Linda é uma entre as várias mães imigrantes que se desesperam pela situação do próprio país e querem uma vida melhor para os filhos. Aqui, acabam esbarrando em burocracias e na falta de dinheiro para ter acesso à saúde e à educação.
Pela falta de documentos traduzidos, por exemplo, outra venezuelana, Maria Celeste Celicato, não conseguia matricular a filha na escola, já em meados de abril.
“Mandaram eu traduzir a documentação dela toda! Mas eu não tinha dinheiro para traduzir. Eu pesquisei e cada folha saia R$ 50. E teria que registrar na junta comercial, que saia R$ 300, mais ir e voltar de Boa Vista. Eu não tinha esse dinheiro não!”.

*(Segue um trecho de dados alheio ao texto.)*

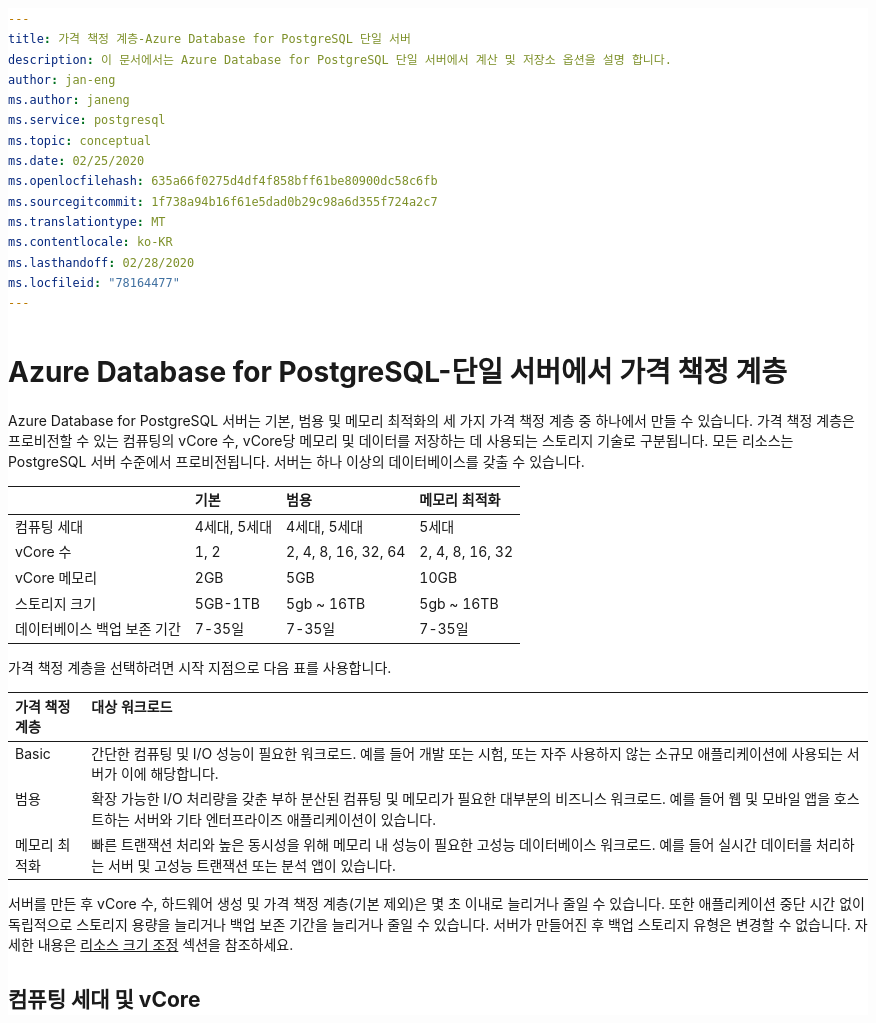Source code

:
```yaml
---
title: 가격 책정 계층-Azure Database for PostgreSQL 단일 서버
description: 이 문서에서는 Azure Database for PostgreSQL 단일 서버에서 계산 및 저장소 옵션을 설명 합니다.
author: jan-eng
ms.author: janeng
ms.service: postgresql
ms.topic: conceptual
ms.date: 02/25/2020
ms.openlocfilehash: 635a66f0275d4df4f858bff61be80900dc58c6fb
ms.sourcegitcommit: 1f738a94b16f61e5dad0b29c98a6d355f724a2c7
ms.translationtype: MT
ms.contentlocale: ko-KR
ms.lasthandoff: 02/28/2020
ms.locfileid: "78164477"
---
```

# <a name="pricing-tiers-in-azure-database-for-postgresql---single-server"></a>Azure Database for PostgreSQL-단일 서버에서 가격 책정 계층

Azure Database for PostgreSQL 서버는 기본, 범용 및 메모리 최적화의 세 가지 가격 책정 계층 중 하나에서 만들 수 있습니다. 가격 책정 계층은 프로비전할 수 있는 컴퓨팅의 vCore 수, vCore당 메모리 및 데이터를 저장하는 데 사용되는 스토리지 기술로 구분됩니다. 모든 리소스는 PostgreSQL 서버 수준에서 프로비전됩니다. 서버는 하나 이상의 데이터베이스를 갖출 수 있습니다.

|    | **기본** | **범용** | **메모리 최적화** |
|:---|:----------|:--------------------|:---------------------|
| 컴퓨팅 세대 | 4세대, 5세대 | 4세대, 5세대 | 5세대 |
| vCore 수 | 1, 2 | 2, 4, 8, 16, 32, 64 |2, 4, 8, 16, 32 |
| vCore 메모리 | 2GB | 5GB | 10GB |
| 스토리지 크기 | 5GB-1TB | 5gb ~ 16TB | 5gb ~ 16TB |
| 데이터베이스 백업 보존 기간 | 7-35일 | 7-35일 | 7-35일 |

가격 책정 계층을 선택하려면 시작 지점으로 다음 표를 사용합니다.

| 가격 책정 계층 | 대상 워크로드 |
|:-------------|:-----------------|
| Basic | 간단한 컴퓨팅 및 I/O 성능이 필요한 워크로드. 예를 들어 개발 또는 시험, 또는 자주 사용하지 않는 소규모 애플리케이션에 사용되는 서버가 이에 해당합니다. |
| 범용 | 확장 가능한 I/O 처리량을 갖춘 부하 분산된 컴퓨팅 및 메모리가 필요한 대부분의 비즈니스 워크로드. 예를 들어 웹 및 모바일 앱을 호스트하는 서버와 기타 엔터프라이즈 애플리케이션이 있습니다.|
| 메모리 최적화 | 빠른 트랜잭션 처리와 높은 동시성을 위해 메모리 내 성능이 필요한 고성능 데이터베이스 워크로드. 예를 들어 실시간 데이터를 처리하는 서버 및 고성능 트랜잭션 또는 분석 앱이 있습니다.|

서버를 만든 후 vCore 수, 하드웨어 생성 및 가격 책정 계층(기본 제외)은 몇 초 이내로 늘리거나 줄일 수 있습니다. 또한 애플리케이션 중단 시간 없이 독립적으로 스토리지 용량을 늘리거나 백업 보존 기간을 늘리거나 줄일 수 있습니다. 서버가 만들어진 후 백업 스토리지 유형은 변경할 수 없습니다. 자세한 내용은 [리소스 크기 조정](#scale-resources) 섹션을 참조하세요.

## <a name="compute-generations-and-vcores"></a>컴퓨팅 세대 및 vCore
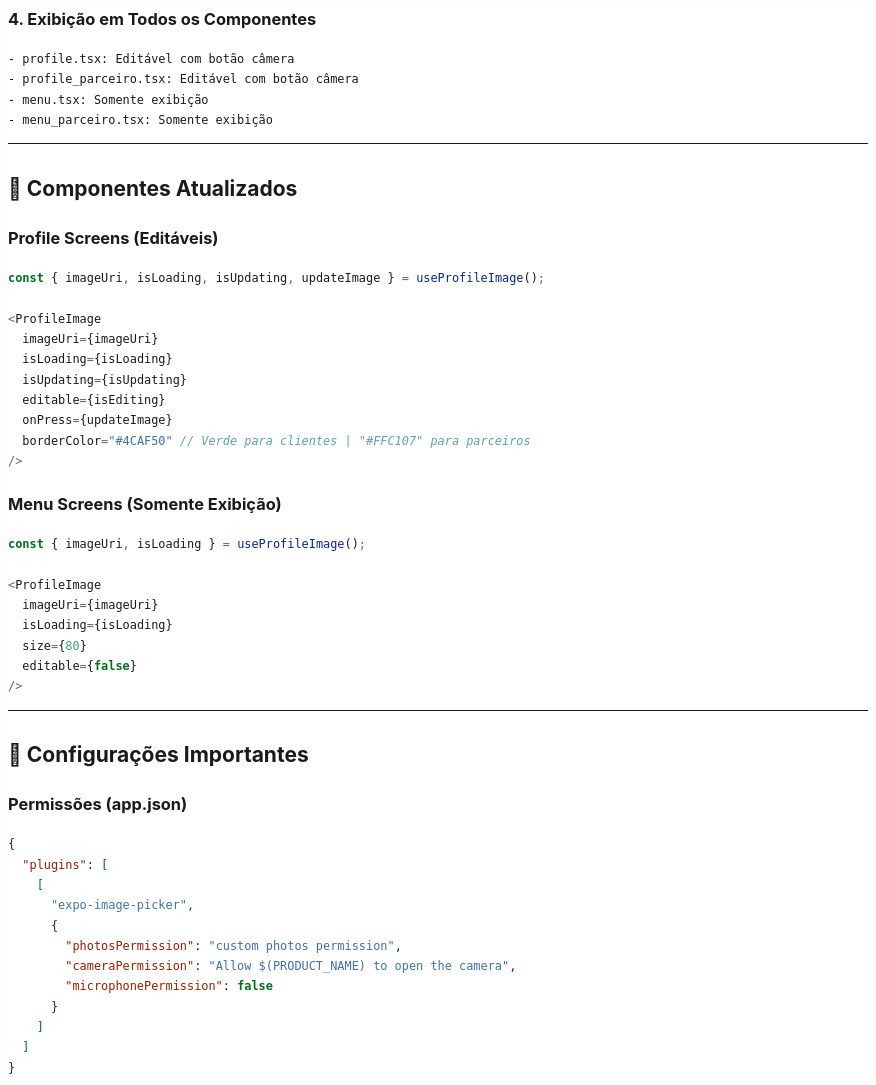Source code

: ### 4. **Exibição em Todos os Componentes**
```
- profile.tsx: Editável com botão câmera
- profile_parceiro.tsx: Editável com botão câmera  
- menu.tsx: Somente exibição
- menu_parceiro.tsx: Somente exibição
```

---

## 🎯 Componentes Atualizados

### **Profile Screens (Editáveis)**
```typescript
const { imageUri, isLoading, isUpdating, updateImage } = useProfileImage();

<ProfileImage
  imageUri={imageUri}
  isLoading={isLoading}
  isUpdating={isUpdating}
  editable={isEditing}
  onPress={updateImage}
  borderColor="#4CAF50" // Verde para clientes | "#FFC107" para parceiros
/>
```

### **Menu Screens (Somente Exibição)**
```typescript  
const { imageUri, isLoading } = useProfileImage();

<ProfileImage
  imageUri={imageUri}
  isLoading={isLoading}
  size={80}
  editable={false}
/>
```

---

## 🔧 Configurações Importantes

### **Permissões (app.json)**
```json
{
  "plugins": [
    [
      "expo-image-picker",
      {
        "photosPermission": "custom photos permission",
        "cameraPermission": "Allow $(PRODUCT_NAME) to open the camera",
        "microphonePermission": false
      }
    ]
  ]
}
```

Além da dificuldade para voltarem a estudar no novo país, muitas crianças venezuelanas enfrentam, também, as doenças.
Irmã Clara, que coordena as ações da Organização Não Governamental (ONG) Fraternidade, uma das principais na ajuda aos imigrantes, conta que muitos pequenos indígenas Warao já chegam doentes.
O abrigo precário no ginásio do Bairro Pintolândia não ajuda. Até mesmo piora a saúde de muitas delas.
“Temos malária, temos ali tuberculoses, diarreias e várias doenças infecciosas, não infectocontagiosas que são advindas da desnutrição. Eu tenho ali, crianças indígenas de 2 anos de idade que pesa sete, oito quilos. A desnutrição é algo crítico ali”, relata a irmã.
A saúde de grávidas e recém-nascidos é outro problema. Na maternidade Nossa Senhora de Nazaré, em Boa Vista, os partos de venezuelanas mais que dobraram de 2014 para 2016: de uma média de 120, foram para 270.
Mas o que preocupa os médicos, segundo o diretor da maternidade, Luiz Gustavo Araújo, é a gravidade de muitos casos.
“A quantidade de bebês, grávidas e prematuros que vem é muito alta. Então, assim, chegou dia que a gente tinha dentro da UTI com 12 leitos, oito leitos eram de venezuelanas. De 12 leitos, oito eram de venezuelanas. É uma quantidade de pacientes muito grande”.
Equipes de saúde do estado e da Secretaria Especial de Saúde Indígena se alternam no atendimento aos imigrantes, no Centro de Referência em Boa Vista. Mas é visível que grande parte dos problemas de saúde se resolveriam com moradia, higiene e alimentação adequada para os pequenos imigrantes.
O professor de relações internacionais da Universidade Federal de Roraima Gustavo Simões alerta, no entanto, que a imigração em massa de venezuelanos e os problemas decorrentes dela ainda estão longe do fim.
“As causas desse deslocamento, que é justamente o desabastecimento na Venezuela, uma situação caótica na economia, e não só na economia, mas social e política também, não é algo que nos parece que vai reverter num futuro muito próximo”.
A médio ou longo prazo, muitas crianças venezuelanas ainda vão cruzar as fronteiras do Brasil em busca de uma vida melhor.
* Título alterado às 12h46 de 25/06/2017 para correção de informação.